沧月和端木澜都回来了,短短一个月不到的时间,便已经掌控了皇宫,她还要怎样回去?
这一路上,从明月城到新月港,她也没闲着。
但是调查结局却让她心惊。
沧月如今是众星神殿的掌教,端木澜是其名下弟子,而两人皆曾出现在凤玄帝的登基大典之上,意味着两人家可能和麒麟阁、离花宫都关系匪浅。
这样的势力,她已经回天无力。
“那我们就这样算了吗?”秋莲有些不甘心,她从小跟着南宫月,这二十三年来过惯了宫中荣华富贵的生活,一时间根本适应不了这种漂泊。
南宫月在楼梯上顿住脚步,转身来看向她,“你若遇到良人,便嫁了吧。
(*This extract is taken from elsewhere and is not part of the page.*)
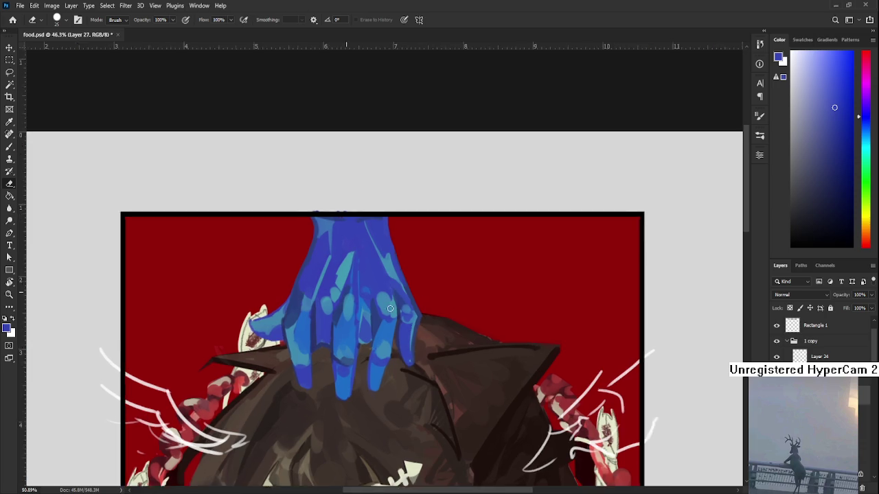
scroll(391, 313, "down", 2)
scroll(391, 313, "up", 1)
scroll(391, 312, "down", 1)
scroll(391, 312, "up", 2)
key("ctrl+t")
”
而后继续往上走。
两人要了一间房,她不睡,秋莲也不敢睡。
“陛下,凤玄的太子,明日便到新月港了,如果凤玄太子和端木澜认识的话,端木澜一定会派人来接,到时候我们可以伺机刺杀他!”
秋莲眼底噙着恨意。
倒不是她和端木澜之间真的有仇,而是因为,端木澜的出现打乱了她的生活。
南宫月闻言薄唇抿了抿,许久都未曾说话。
凤玄的太子要来了,端木澜会亲自来还是派人来?
如果亲自来的话,她将如何面对?
可若要从这里离开,她心里却极其别扭。
做了半辈子的皇帝,她不想被这样被逼着四处逃窜!
南宫月忽而狠狠地眯了眯眸子,眼底闪过决然而明亮的光,“朕倒要看看,端木澜究竟有多爱沧月!”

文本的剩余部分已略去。